#### [TO-DO ITEM]
Format every line of the listing below as a JSON list of strings, one string per line, omitting blank lines.

#### [RECORDED INFORMATION]
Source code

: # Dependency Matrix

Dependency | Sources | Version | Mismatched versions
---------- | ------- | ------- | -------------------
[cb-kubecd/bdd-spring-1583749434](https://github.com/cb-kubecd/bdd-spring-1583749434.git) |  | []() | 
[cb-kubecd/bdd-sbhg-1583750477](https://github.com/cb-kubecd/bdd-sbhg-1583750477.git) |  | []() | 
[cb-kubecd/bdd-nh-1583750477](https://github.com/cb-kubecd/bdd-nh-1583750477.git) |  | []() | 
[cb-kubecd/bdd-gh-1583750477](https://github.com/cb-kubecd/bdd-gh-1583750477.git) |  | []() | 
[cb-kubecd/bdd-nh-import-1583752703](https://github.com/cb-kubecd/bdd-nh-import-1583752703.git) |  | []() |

#### [RESPONSE BELOW]
[
  "Source code",
  ": # Dependency Matrix",
  "Dependency | Sources | Version | Mismatched versions",
  "---------- | ------- | ------- | -------------------",
  "[cb-kubecd/bdd-spring-1583749434](https://github.com/cb-kubecd/bdd-spring-1583749434.git) |  | []() | ",
  "[cb-kubecd/bdd-sbhg-1583750477](https://github.com/cb-kubecd/bdd-sbhg-1583750477.git) |  | []() | ",
  "[cb-kubecd/bdd-nh-1583750477](https://github.com/cb-kubecd/bdd-nh-1583750477.git) |  | []() | ",
  "[cb-kubecd/bdd-gh-1583750477](https://github.com/cb-kubecd/bdd-gh-1583750477.git) |  | []() | ",
  "[cb-kubecd/bdd-nh-import-1583752703](https://github.com/cb-kubecd/bdd-nh-import-1583752703.git) |  | []() |"
]